**Task item**
Print the passage of the text on South Korean insurance regulation from "Enhanced FSS supervision" to "implemented in 2020." word for word.

In November 2015, the South Korean financial regulator, the Financial Supervisory Service (FSS), announced a series of regulatory proposals regarding the supervisory functions of the FSS and the penalty regime for breaches of consumer rights.

Fri 18 Dec 2015

The proposals, which have differing implementation dates, were included in the following Guidelines - the “Future Direction for Supervision, Audit and Sanctions for the Insurance Industry” and the “Plan to Strengthen Sanctions on Acts of Infringement on the Rights and Interests of Insurance Consumers”. A summary of the key proposals from these Guidelines is listed below.

FSS involvement in pricing and product development

The FSS intends to relax the current prior-examination process for pricing and product development from April 2016. It will no longer review pricing/product development, unless specifically required by law. As a result, the FSS departments responsible for prior-examination will be downsized.

Enhanced FSS supervision of insurance company insolvency

The FSS intends to enhance its solvency supervision function. New requirements will be introduced over time for insurers to calculate asset concentration risks in RBC returns, and adjust discount rates in liability adequacy testing. New measures will be introduced to allow for the prompt suspension of sales of so called ‘improper insurance products’ (ie new products that are seen as detrimental to consumers and designed to advantage one party only). The FSS will also commit additional resource to help the local industry prepare for International Financial Reporting Standards 4, which is to be implemented in 2020.

**Data listing**
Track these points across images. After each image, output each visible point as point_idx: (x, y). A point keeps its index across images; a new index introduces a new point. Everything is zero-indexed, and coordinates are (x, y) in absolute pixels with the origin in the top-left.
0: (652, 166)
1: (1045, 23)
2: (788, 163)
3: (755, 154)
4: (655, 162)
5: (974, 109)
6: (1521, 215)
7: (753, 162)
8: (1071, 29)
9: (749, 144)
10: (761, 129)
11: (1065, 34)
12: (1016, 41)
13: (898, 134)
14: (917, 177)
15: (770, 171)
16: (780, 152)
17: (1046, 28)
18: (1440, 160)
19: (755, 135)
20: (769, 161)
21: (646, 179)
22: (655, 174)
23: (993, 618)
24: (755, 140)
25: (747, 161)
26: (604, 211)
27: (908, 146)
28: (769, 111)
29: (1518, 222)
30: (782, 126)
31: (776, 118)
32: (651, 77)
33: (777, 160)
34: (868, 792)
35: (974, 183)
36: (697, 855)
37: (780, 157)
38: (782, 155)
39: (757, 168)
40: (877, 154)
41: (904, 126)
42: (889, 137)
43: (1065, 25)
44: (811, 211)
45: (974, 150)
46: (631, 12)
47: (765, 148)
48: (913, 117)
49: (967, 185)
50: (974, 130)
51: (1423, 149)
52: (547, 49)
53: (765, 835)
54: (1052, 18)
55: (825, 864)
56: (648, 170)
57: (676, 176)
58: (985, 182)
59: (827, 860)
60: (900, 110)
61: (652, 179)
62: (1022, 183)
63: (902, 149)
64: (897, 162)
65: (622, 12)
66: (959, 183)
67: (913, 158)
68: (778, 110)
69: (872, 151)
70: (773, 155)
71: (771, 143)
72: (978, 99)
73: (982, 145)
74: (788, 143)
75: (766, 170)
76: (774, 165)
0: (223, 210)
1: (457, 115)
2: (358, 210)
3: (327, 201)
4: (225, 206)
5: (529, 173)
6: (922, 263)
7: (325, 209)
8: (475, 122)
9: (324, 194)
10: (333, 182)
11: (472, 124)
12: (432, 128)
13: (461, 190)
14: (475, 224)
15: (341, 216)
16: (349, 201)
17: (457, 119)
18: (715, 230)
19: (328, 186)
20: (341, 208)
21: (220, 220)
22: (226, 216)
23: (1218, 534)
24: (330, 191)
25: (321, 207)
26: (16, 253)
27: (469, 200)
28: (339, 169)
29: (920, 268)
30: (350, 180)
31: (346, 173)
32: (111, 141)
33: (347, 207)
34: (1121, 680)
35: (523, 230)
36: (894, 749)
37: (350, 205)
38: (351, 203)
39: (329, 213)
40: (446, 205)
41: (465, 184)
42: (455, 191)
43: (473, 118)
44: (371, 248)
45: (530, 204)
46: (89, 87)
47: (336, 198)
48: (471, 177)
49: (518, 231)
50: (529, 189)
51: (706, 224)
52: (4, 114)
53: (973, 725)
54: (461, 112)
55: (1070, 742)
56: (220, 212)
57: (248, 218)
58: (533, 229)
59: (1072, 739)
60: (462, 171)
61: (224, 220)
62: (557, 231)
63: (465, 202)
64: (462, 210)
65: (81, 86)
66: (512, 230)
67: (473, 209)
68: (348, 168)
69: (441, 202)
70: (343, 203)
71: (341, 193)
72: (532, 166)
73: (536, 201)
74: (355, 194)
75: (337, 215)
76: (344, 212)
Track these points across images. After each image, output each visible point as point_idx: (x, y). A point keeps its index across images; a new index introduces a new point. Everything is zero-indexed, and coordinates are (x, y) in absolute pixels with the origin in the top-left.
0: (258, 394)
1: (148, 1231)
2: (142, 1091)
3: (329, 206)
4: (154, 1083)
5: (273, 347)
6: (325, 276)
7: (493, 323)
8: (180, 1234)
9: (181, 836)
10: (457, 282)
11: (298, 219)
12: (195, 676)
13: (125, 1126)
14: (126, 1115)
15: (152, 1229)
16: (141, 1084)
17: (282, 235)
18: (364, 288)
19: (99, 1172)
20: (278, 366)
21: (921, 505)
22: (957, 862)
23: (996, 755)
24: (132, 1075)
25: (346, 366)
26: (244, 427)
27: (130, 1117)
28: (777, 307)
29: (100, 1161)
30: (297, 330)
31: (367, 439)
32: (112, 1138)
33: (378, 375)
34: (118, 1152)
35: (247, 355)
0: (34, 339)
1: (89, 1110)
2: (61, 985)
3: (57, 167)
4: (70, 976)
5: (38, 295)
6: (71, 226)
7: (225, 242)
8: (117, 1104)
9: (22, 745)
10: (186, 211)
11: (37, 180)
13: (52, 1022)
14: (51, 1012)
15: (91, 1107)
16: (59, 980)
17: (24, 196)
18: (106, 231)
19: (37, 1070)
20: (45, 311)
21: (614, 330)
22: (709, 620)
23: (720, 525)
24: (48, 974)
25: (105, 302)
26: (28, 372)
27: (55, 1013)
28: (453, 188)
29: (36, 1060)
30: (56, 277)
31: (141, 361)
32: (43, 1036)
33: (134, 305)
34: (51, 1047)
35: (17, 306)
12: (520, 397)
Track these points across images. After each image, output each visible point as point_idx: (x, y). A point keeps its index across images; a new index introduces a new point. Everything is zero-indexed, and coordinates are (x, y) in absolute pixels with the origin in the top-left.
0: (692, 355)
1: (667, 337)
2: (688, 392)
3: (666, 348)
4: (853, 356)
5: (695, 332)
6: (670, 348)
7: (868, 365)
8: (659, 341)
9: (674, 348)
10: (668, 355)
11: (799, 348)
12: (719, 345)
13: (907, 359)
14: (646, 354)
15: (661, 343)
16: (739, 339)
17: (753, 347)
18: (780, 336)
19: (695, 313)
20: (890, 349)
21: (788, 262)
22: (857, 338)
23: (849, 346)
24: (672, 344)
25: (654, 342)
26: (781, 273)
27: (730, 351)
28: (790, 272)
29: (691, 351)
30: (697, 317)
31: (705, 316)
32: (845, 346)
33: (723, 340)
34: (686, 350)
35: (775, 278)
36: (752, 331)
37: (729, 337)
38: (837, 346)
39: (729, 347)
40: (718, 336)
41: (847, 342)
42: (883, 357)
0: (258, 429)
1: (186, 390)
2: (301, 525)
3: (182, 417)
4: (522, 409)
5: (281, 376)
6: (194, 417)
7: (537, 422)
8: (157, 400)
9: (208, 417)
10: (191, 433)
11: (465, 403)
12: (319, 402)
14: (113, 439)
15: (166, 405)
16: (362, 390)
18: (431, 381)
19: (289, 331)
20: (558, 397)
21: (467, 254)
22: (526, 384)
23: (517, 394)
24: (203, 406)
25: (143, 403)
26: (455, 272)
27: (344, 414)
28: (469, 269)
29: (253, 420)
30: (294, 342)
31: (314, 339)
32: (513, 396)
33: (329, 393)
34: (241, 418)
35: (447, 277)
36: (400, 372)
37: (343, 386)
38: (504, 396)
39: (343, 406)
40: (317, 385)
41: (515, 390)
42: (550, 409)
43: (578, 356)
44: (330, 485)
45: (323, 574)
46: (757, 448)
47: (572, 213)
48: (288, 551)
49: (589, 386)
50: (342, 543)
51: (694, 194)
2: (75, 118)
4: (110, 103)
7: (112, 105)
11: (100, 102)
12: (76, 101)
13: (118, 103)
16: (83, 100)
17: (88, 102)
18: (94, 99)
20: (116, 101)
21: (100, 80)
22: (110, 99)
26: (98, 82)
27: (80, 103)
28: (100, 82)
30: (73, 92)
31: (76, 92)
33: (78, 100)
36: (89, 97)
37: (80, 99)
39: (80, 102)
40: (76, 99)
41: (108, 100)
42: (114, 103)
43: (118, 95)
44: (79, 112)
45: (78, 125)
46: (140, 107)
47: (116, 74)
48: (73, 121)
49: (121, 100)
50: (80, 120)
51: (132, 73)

**Solution**
Enhanced FSS supervision of insurance company insolvency

The FSS intends to enhance its solvency supervision function. New requirements will be introduced over time for insurers to calculate asset concentration risks in RBC returns, and adjust discount rates in liability adequacy testing. New measures will be introduced to allow for the prompt suspension of sales of so called ‘improper insurance products’ (ie new products that are seen as detrimental to consumers and designed to advantage one party only). The FSS will also commit additional resource to help the local industry prepare for International Financial Reporting Standards 4, which is to be implemented in 2020.